Fiji – more commonly known as ???? – is a country made up of 322 volcanic and coral islands in the South Pacific Ocean. But most of the action takes place on two of these islands – Viti Levu and Vanua Levu – which account for 87% of the population.
According to ancient pottery Fiji was first settled around 1000 BC. The native Fijians are Polynesian and Melanesian but anyway the Europeans arrived
2,800 years later which is all you really have to know because when the British colonized Fiji in 1874 they brought many Indian indentured servants into the country who became known as Indo-Fijians or Those Guys Who Wanna Steal Our Government.
Along with its natural forest, mineral, and fish resources, Fiji’s economy is based in sugar cane farming, the tourist industry, and racism.
The predominate religion in Fiji is Christianity, which is short for Hate Your Indo-Fijian Brethren Because They Are Hindu and Muslim.
Fiji is also famous for several sports such as rugby, kayaking, golf, and racism.
Yesterday – for the fourth time in 19 years – the Fiji military staged a coup.
Typically Fiji falls for this coup business every time the native Fijians believe the Indo-Fijians are getting a little too uppity – like when the Indo-Fijians win general elections or when they become Prime Ministers and stuff. Then it’s all Coup Coup Ka-chew.

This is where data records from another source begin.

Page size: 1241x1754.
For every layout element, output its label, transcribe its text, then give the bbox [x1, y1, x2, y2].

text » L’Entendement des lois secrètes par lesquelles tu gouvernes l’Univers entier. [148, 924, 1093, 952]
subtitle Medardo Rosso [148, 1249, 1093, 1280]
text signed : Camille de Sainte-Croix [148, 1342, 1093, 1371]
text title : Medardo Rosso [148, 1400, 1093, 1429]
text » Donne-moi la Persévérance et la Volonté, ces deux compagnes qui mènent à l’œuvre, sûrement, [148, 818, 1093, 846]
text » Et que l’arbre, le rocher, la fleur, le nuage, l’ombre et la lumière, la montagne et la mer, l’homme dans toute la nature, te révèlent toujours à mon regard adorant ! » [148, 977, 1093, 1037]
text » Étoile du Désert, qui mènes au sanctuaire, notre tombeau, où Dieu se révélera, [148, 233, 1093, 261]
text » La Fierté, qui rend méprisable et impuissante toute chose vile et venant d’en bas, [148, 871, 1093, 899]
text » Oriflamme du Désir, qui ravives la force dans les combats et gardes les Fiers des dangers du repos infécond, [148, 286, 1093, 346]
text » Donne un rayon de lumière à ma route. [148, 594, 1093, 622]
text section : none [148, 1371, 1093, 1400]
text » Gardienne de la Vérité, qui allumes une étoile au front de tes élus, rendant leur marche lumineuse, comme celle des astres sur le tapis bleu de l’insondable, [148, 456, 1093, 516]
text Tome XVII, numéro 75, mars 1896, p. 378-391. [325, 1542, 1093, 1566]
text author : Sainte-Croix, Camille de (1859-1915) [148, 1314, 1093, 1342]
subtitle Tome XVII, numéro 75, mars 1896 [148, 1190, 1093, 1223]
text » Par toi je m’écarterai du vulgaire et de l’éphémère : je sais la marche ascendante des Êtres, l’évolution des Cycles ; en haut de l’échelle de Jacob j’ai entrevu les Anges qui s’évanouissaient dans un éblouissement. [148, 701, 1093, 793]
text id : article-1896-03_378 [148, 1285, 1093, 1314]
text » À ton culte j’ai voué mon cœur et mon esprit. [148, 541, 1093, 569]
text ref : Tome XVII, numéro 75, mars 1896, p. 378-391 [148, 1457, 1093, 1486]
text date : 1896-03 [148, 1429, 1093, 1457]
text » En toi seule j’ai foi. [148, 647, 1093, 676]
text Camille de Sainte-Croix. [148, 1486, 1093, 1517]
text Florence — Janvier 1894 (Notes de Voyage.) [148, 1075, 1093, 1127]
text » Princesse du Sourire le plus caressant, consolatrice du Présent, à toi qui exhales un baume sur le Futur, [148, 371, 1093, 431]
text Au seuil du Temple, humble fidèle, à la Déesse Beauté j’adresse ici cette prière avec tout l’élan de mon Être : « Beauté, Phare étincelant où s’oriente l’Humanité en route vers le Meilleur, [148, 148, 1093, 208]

But yesterday’s coup was different: Fiji’s military leader Bainimarama dismissed Prime Minister Qarase from office because the Prime Minister was about to pardon all of the native Fijians who forcibly held the Indo-Fijians hostage for two months during the last coup. Also? That very same Mr. Prime Minister Pants wanted to allocate ownership of all coastal land to native Fijians – while guess who gets nothing?